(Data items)
═══
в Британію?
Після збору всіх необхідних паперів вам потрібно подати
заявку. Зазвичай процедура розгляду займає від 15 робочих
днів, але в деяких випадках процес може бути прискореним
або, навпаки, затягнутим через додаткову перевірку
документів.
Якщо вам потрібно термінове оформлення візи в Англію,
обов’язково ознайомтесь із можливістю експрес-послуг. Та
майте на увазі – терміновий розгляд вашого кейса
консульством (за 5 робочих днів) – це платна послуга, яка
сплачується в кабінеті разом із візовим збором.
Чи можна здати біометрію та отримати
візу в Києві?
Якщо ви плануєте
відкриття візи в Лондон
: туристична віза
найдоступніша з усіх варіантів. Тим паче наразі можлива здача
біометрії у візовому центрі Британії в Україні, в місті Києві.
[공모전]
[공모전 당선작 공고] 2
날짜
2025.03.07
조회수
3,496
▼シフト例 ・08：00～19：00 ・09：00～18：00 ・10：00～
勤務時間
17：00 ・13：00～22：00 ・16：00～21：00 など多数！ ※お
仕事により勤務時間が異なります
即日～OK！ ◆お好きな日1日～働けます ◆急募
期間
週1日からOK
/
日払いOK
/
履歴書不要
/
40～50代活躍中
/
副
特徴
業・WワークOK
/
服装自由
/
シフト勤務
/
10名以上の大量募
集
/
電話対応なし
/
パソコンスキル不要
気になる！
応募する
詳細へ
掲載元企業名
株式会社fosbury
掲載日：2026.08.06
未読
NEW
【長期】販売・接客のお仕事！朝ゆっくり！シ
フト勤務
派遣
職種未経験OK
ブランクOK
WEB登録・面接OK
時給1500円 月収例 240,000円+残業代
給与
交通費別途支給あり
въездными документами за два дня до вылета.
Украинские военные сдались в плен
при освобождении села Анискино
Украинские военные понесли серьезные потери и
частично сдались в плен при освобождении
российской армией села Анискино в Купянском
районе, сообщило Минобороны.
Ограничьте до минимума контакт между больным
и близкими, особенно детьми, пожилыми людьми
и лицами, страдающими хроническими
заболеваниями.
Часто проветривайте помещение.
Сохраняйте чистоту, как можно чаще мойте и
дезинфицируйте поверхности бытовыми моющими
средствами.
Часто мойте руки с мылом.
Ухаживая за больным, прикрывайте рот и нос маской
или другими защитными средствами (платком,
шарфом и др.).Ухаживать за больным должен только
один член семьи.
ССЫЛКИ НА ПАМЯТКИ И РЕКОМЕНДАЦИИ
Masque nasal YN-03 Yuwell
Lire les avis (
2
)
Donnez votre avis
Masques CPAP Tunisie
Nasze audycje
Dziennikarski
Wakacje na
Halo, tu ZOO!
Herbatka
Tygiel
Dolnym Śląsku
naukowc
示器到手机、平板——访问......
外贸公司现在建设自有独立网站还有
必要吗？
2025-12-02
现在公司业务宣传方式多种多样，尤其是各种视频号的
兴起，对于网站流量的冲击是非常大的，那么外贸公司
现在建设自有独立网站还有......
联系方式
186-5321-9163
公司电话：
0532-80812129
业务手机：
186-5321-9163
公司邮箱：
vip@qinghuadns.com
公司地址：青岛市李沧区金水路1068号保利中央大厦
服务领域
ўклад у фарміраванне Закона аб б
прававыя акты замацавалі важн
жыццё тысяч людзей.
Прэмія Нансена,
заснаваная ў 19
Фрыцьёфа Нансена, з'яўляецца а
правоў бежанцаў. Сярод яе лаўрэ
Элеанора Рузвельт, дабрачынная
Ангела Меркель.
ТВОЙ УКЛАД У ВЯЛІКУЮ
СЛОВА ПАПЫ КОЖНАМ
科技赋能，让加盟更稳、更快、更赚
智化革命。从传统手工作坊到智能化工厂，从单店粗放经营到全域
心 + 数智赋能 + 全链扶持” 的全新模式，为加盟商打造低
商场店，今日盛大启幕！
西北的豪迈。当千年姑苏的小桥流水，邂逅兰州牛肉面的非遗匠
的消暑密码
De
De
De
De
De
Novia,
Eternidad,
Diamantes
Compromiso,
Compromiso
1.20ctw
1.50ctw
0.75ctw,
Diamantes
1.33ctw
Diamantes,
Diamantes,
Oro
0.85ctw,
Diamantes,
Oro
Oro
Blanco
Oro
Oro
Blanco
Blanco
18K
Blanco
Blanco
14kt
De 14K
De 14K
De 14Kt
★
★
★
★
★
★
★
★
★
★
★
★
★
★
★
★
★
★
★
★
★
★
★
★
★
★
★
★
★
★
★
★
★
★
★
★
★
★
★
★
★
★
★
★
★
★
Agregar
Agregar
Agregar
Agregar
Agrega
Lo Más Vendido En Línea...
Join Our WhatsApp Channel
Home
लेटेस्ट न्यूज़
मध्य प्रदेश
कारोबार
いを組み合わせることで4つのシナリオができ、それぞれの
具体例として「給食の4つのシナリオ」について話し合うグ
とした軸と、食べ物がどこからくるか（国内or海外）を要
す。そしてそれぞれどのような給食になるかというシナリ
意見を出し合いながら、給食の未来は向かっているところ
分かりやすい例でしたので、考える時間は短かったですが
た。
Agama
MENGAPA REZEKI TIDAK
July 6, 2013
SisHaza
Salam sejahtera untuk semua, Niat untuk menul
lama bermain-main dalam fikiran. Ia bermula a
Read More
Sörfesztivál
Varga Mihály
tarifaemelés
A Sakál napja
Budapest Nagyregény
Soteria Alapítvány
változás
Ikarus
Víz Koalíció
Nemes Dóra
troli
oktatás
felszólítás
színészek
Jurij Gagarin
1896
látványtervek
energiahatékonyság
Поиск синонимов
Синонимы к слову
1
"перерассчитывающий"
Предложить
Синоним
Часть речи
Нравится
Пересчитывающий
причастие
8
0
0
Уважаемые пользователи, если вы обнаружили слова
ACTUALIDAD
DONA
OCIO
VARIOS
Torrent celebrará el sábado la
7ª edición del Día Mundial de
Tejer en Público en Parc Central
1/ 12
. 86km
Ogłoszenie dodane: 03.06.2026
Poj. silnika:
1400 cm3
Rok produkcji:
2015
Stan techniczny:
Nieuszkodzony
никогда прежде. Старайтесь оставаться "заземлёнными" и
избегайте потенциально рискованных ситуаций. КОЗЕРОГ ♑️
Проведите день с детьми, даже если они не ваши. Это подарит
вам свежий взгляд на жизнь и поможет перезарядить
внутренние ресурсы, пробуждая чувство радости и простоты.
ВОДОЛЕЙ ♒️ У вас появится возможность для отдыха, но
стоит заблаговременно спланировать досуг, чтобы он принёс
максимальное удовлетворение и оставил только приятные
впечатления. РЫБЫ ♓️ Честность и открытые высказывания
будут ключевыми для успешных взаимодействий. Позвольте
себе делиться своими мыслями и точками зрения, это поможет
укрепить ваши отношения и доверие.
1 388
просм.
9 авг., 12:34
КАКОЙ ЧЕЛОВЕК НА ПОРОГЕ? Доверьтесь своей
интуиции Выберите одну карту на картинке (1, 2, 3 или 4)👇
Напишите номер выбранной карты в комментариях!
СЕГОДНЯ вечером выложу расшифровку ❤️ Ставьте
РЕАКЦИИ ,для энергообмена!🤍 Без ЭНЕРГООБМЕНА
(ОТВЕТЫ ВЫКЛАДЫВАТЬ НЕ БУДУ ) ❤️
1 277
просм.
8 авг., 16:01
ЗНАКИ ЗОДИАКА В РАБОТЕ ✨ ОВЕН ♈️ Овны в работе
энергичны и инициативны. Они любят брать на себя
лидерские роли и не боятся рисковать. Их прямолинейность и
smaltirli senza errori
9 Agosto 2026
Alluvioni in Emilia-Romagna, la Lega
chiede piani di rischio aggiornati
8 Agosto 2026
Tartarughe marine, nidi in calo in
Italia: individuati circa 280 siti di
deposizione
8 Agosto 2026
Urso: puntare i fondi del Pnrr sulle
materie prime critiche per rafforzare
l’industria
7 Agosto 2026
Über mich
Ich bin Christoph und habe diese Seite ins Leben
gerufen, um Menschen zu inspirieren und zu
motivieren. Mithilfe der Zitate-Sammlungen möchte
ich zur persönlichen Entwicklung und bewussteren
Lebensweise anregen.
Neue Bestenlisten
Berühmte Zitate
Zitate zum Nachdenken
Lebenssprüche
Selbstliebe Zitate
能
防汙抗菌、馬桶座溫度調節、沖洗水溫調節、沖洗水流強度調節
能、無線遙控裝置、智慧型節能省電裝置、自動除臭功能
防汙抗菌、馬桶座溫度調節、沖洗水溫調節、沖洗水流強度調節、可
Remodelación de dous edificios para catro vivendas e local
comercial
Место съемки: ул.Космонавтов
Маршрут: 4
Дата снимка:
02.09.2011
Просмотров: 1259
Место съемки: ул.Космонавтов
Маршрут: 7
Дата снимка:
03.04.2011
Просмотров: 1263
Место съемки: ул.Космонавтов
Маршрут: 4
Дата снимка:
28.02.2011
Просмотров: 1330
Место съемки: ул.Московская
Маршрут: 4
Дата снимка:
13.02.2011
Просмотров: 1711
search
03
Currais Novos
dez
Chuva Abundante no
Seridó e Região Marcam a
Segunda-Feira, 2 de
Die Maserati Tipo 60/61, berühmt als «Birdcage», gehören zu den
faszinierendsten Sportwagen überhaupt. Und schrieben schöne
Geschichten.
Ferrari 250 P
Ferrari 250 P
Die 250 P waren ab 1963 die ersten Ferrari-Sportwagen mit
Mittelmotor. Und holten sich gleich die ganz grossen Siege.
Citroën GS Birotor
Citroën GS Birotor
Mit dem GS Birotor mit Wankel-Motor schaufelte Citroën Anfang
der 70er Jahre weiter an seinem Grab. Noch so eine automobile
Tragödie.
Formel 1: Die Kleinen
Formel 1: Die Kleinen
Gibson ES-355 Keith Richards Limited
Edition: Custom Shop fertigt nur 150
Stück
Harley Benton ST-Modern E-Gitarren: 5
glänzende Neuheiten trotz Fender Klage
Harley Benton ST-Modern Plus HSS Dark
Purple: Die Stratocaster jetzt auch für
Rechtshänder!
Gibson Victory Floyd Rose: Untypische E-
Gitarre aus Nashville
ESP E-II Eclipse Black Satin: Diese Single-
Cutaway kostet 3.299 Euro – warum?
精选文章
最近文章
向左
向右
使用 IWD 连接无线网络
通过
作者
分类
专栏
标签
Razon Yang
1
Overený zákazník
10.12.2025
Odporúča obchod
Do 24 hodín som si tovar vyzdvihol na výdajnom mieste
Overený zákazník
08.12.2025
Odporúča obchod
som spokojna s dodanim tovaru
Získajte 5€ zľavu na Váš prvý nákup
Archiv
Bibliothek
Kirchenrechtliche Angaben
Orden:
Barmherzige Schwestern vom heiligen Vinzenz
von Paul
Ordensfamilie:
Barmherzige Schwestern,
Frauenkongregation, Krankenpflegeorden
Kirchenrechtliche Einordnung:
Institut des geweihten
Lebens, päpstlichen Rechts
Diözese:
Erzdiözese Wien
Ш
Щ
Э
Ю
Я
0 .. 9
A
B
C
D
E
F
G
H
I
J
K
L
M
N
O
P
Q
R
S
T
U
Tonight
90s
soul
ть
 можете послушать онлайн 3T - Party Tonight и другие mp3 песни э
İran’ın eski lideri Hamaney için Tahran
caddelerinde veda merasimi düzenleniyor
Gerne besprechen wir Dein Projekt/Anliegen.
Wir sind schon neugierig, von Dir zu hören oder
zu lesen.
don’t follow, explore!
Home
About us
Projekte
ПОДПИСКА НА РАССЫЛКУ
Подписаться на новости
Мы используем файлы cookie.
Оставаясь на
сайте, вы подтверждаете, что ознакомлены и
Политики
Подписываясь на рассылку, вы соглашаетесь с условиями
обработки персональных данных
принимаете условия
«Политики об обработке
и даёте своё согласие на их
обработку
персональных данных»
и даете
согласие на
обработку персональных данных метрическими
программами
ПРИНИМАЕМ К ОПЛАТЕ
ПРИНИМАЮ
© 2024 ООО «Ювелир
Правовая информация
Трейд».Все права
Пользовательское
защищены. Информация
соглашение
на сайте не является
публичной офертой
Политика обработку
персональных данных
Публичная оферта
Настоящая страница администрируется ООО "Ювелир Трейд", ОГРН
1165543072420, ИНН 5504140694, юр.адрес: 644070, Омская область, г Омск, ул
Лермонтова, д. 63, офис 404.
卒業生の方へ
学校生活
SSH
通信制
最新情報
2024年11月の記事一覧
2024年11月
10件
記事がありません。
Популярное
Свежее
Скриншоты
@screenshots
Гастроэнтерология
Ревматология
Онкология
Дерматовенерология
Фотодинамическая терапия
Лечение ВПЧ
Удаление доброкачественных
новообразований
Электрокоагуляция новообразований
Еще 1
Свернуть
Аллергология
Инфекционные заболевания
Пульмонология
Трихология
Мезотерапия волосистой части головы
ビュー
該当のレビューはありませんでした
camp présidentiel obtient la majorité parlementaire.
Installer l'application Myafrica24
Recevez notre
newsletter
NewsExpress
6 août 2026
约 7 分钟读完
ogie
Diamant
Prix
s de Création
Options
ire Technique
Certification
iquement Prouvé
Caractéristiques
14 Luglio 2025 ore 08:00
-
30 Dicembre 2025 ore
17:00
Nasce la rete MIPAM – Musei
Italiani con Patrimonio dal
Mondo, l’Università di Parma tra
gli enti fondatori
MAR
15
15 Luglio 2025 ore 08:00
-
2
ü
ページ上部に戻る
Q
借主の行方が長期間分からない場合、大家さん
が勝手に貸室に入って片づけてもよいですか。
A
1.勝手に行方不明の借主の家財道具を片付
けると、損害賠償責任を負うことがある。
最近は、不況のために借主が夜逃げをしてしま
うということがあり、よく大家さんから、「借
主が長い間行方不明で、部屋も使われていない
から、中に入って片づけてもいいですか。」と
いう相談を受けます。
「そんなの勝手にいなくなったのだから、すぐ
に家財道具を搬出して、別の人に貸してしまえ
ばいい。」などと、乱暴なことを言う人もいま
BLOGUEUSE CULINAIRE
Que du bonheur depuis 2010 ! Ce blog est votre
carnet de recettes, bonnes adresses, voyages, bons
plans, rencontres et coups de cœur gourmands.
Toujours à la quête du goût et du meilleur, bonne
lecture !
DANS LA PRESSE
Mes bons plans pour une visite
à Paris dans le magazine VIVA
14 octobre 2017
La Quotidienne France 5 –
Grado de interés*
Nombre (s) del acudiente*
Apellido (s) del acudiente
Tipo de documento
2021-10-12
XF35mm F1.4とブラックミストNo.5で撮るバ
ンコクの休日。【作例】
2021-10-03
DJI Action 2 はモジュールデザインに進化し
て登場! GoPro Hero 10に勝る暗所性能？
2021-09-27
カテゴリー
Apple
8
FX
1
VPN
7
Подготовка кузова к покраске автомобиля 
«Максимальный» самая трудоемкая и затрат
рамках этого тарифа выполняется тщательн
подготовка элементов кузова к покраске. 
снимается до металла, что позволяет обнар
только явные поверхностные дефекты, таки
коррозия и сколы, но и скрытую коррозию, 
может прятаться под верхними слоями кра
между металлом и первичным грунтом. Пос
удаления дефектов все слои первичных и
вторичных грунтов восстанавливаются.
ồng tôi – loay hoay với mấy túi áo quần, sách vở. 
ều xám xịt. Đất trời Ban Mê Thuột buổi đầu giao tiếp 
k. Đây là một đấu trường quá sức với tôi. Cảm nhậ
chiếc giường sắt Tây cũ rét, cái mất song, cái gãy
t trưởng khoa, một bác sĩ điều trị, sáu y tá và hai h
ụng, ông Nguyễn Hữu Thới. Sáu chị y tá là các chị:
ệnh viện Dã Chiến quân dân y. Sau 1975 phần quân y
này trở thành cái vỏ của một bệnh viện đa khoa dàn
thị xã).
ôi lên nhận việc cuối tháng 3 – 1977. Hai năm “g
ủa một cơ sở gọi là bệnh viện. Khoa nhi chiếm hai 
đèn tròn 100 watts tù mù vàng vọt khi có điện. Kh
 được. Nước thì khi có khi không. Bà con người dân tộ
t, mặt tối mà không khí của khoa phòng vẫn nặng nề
═══
● **The problem**
What is needed is a word-for-word copy of the records above, from the first line through the line that contains "Якщо вам потрібно".

● **Answer section**
в Британію?
Після збору всіх необхідних паперів вам потрібно подати
заявку. Зазвичай процедура розгляду займає від 15 робочих
днів, але в деяких випадках процес може бути прискореним
або, навпаки, затягнутим через додаткову перевірку
документів.
Якщо вам потрібно термінове оформлення візи в Англію,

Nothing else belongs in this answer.